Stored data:

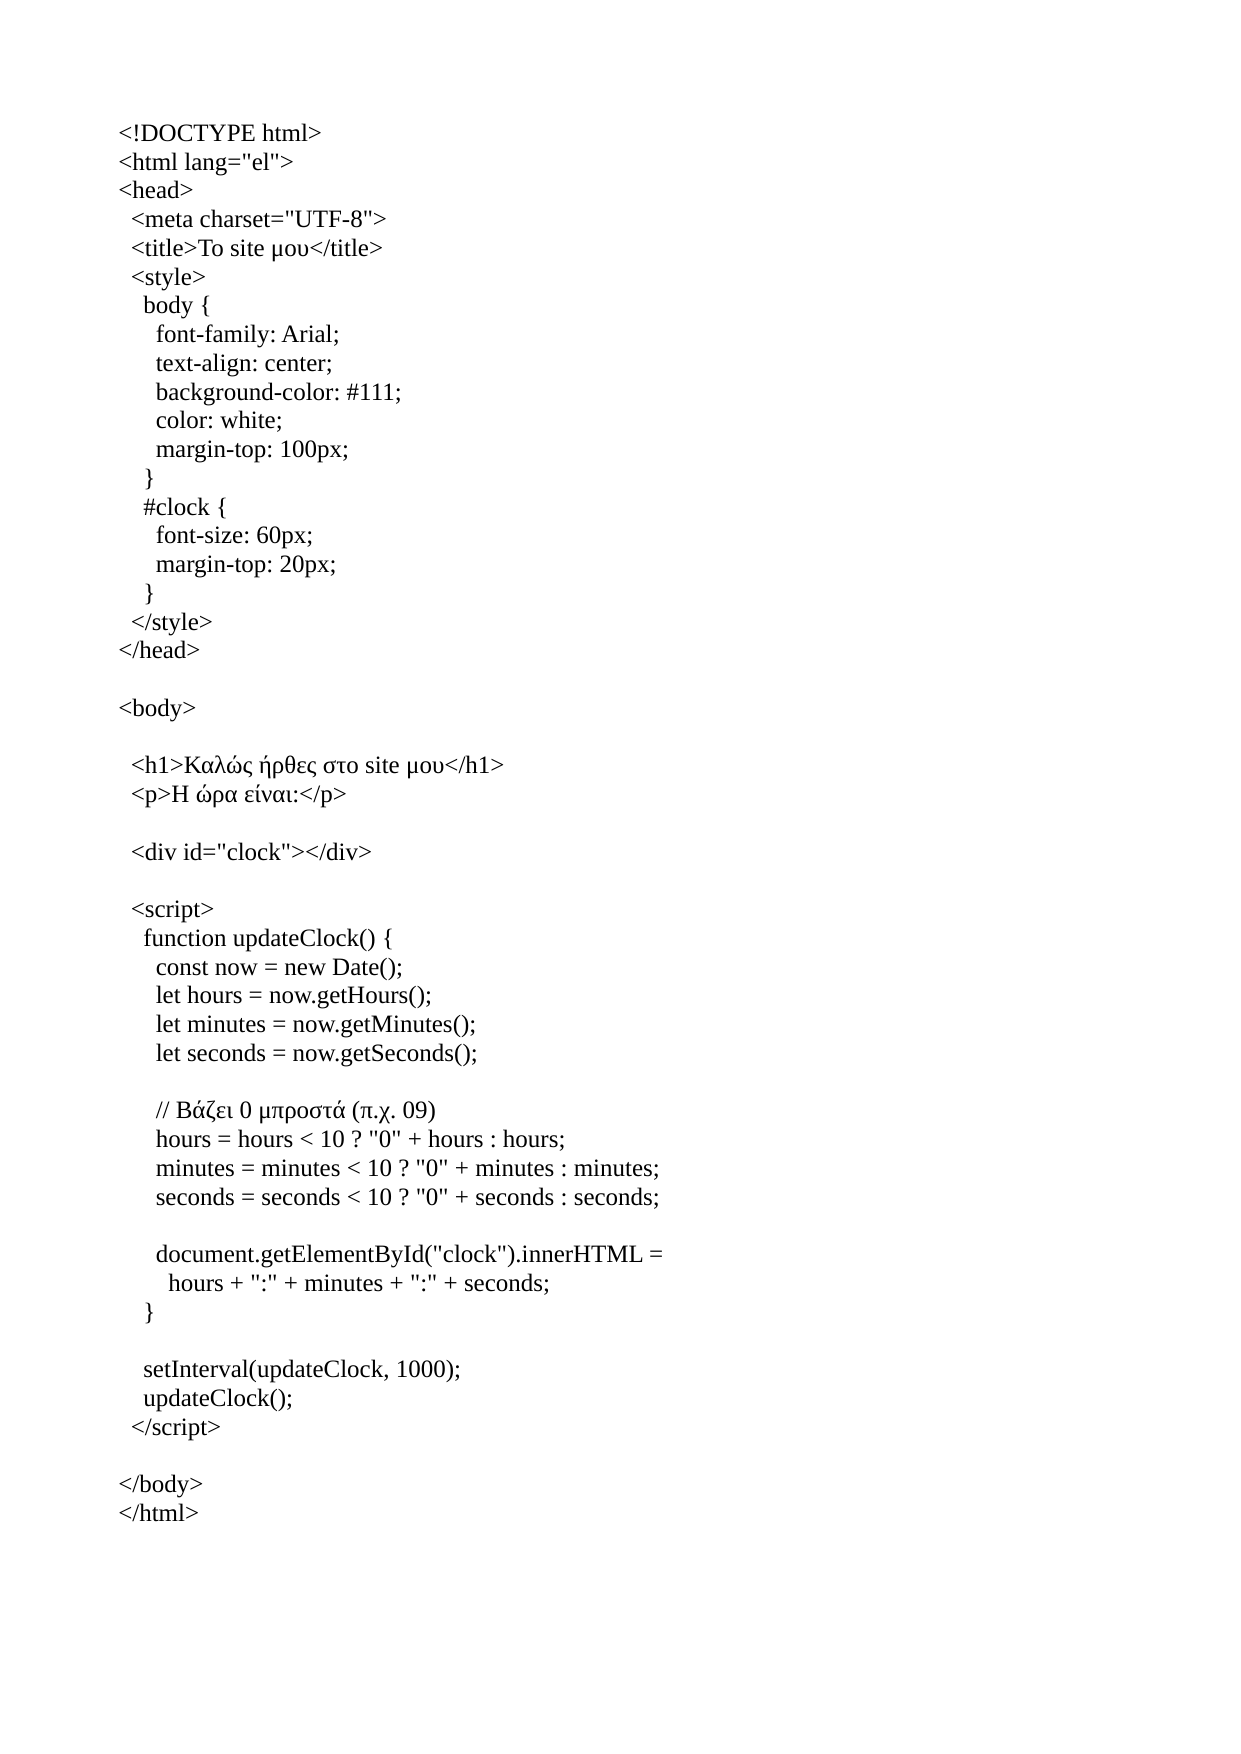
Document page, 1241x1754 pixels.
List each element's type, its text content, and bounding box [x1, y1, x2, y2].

text </html> [118, 1498, 1122, 1527]
text seconds = seconds < 10 ? "0" + seconds : seconds; [118, 1182, 1122, 1211]
text </script> [118, 1412, 1122, 1441]
text font-size: 60px; [118, 521, 1122, 549]
text updateClock(); [118, 1383, 1122, 1412]
text const now = new Date(); [118, 952, 1122, 981]
text <title>Το site μου</title> [118, 233, 1122, 262]
text } [118, 1297, 1122, 1326]
text <h1>Καλώς ήρθες στο site μου</h1> [118, 751, 1122, 779]
text <body> [118, 693, 1122, 722]
text let hours = now.getHours(); [118, 981, 1122, 1009]
text <meta charset="UTF-8"> [118, 204, 1122, 233]
text } [118, 463, 1122, 492]
text color: white; [118, 406, 1122, 434]
text <p>Η ώρα είναι:</p> [118, 779, 1122, 808]
text <head> [118, 176, 1122, 204]
text setInterval(updateClock, 1000); [118, 1354, 1122, 1383]
text hours = hours < 10 ? "0" + hours : hours; [118, 1124, 1122, 1153]
text body { [118, 291, 1122, 319]
text margin-top: 20px; [118, 549, 1122, 578]
text </style> [118, 607, 1122, 636]
text hours + ":" + minutes + ":" + seconds; [118, 1268, 1122, 1297]
text document.getElementById("clock").innerHTML = [118, 1239, 1122, 1268]
text } [118, 578, 1122, 607]
text font-family: Arial; [118, 319, 1122, 348]
text let seconds = now.getSeconds(); [118, 1038, 1122, 1067]
text text-align: center; [118, 348, 1122, 377]
text background-color: #111; [118, 377, 1122, 406]
text <html lang="el"> [118, 147, 1122, 176]
text <!DOCTYPE html> [118, 118, 1122, 147]
text margin-top: 100px; [118, 434, 1122, 463]
text </head> [118, 636, 1122, 664]
text // Βάζει 0 μπροστά (π.χ. 09) [118, 1096, 1122, 1124]
text <style> [118, 262, 1122, 291]
text <script> [118, 894, 1122, 923]
text function updateClock() { [118, 923, 1122, 952]
text <div id="clock"></div> [118, 837, 1122, 866]
text minutes = minutes < 10 ? "0" + minutes : minutes; [118, 1153, 1122, 1182]
text </body> [118, 1469, 1122, 1498]
text let minutes = now.getMinutes(); [118, 1009, 1122, 1038]
text #clock { [118, 492, 1122, 521]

Goal –
Copy out every line from each of the entries above, character for character, and leave the pictures out of your answer.

Finished task –
Document page, 1241x1754 pixels.
List each element's type, its text content, and bounding box [x1, y1, x2, y2].

text </html> [118, 1498, 1122, 1527]
text seconds = seconds < 10 ? "0" + seconds : seconds; [118, 1182, 1122, 1211]
text </script> [118, 1412, 1122, 1441]
text font-size: 60px; [118, 521, 1122, 549]
text updateClock(); [118, 1383, 1122, 1412]
text const now = new Date(); [118, 952, 1122, 981]
text <title>Το site μου</title> [118, 233, 1122, 262]
text } [118, 1297, 1122, 1326]
text <h1>Καλώς ήρθες στο site μου</h1> [118, 751, 1122, 779]
text <body> [118, 693, 1122, 722]
text let hours = now.getHours(); [118, 981, 1122, 1009]
text <meta charset="UTF-8"> [118, 204, 1122, 233]
text } [118, 463, 1122, 492]
text color: white; [118, 406, 1122, 434]
text <p>Η ώρα είναι:</p> [118, 779, 1122, 808]
text <head> [118, 176, 1122, 204]
text setInterval(updateClock, 1000); [118, 1354, 1122, 1383]
text hours = hours < 10 ? "0" + hours : hours; [118, 1124, 1122, 1153]
text body { [118, 291, 1122, 319]
text margin-top: 20px; [118, 549, 1122, 578]
text </style> [118, 607, 1122, 636]
text hours + ":" + minutes + ":" + seconds; [118, 1268, 1122, 1297]
text document.getElementById("clock").innerHTML = [118, 1239, 1122, 1268]
text } [118, 578, 1122, 607]
text font-family: Arial; [118, 319, 1122, 348]
text let seconds = now.getSeconds(); [118, 1038, 1122, 1067]
text text-align: center; [118, 348, 1122, 377]
text background-color: #111; [118, 377, 1122, 406]
text <html lang="el"> [118, 147, 1122, 176]
text <!DOCTYPE html> [118, 118, 1122, 147]
text margin-top: 100px; [118, 434, 1122, 463]
text </head> [118, 636, 1122, 664]
text // Βάζει 0 μπροστά (π.χ. 09) [118, 1096, 1122, 1124]
text <style> [118, 262, 1122, 291]
text <script> [118, 894, 1122, 923]
text function updateClock() { [118, 923, 1122, 952]
text <div id="clock"></div> [118, 837, 1122, 866]
text minutes = minutes < 10 ? "0" + minutes : minutes; [118, 1153, 1122, 1182]
text </body> [118, 1469, 1122, 1498]
text let minutes = now.getMinutes(); [118, 1009, 1122, 1038]
text #clock { [118, 492, 1122, 521]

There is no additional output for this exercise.